Russia is also using Wagner PMC fighters to control the African continent. And it's not just the weapons — the Russian Federation is opening Russian cultural centres where young people can learn about Russian culture and the language and then be given the opportunity to get an education in Russia. 

They are also offering free food — distributing food and livestock for farming — all against the backdrop of a shortage of Ukrainian agricultural products in the region. In this way, says Issa Sadio, Russia is buying the support of the people of Africa by turning them against Ukraine. 

  • Syria

The head of the Syrian diaspora in Kyiv, Muhammad Zaidiyeh, stressed that the war in Ukraine is not the only war Russia is waging against Muslims. In 2015, for example, Russia officially entered the war in Syria, where some 1.5 million people have died and 7-8 million have become refugees. 

Zaidiyeh said that Syrian human rights activists, together with Ukrainian ones, are currently working to bring Bashar al-Assad (Syrian president — ed.) and Vladimir Putin to the International Criminal Court. 

In 2013, during the civil war in Syria, the Assad regime carried out chemical attacks in the city of Douma and the Eastern Ghuta region. More than a thousand people were killed. 

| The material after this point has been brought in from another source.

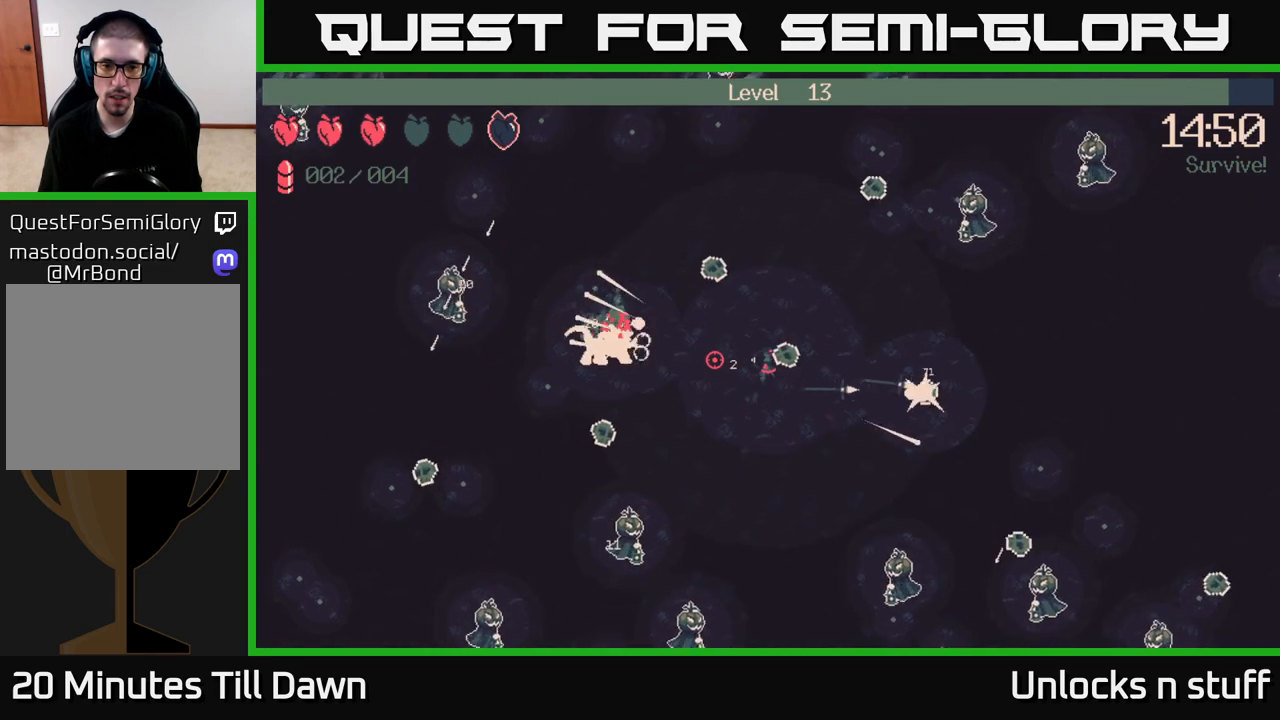
{"buttons": [], "left_stick": "up-right", "right_stick": "left", "events": [[83, "R2", "down"], [250, "R2", "up"]]}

Syria denies using chemical weapons, but a joint investigation by the UN and the Organisation for the Prohibition of Chemical Weapons found that the Syrian government used the nerve agent sarin and chlorine as weapons.

Russia supported the Syrian government's actions, claiming that the attacks were carried out by opposition forces or staged by "Western intelligence services". 

  • Malaysia

The experience of Southeast Asia is different — it was not colonised by Russia.  Therefore, according to Mohammad Fazril bin Mohd Saleh, secretary-general of the Malaysian Islamic Youth Movement, the view that criticising Russia is supporting the colonisers and cases of Islamophobia in these countries is popular there (Malaysia was a British colony and occupied by Japan during the Second World War — ed). 

"Relatively few Muslims know anything about the Russian-Ukrainian war and the history of Russian-Ukrainian relations. Therefore, it is necessary to explain in Southeast Asia that Ukraine has never had its own colonies and that Ukrainian Muslims in occupied Crimea are subject to Russian repression," 

said Mohammad Fazril bin Mohd Saleh.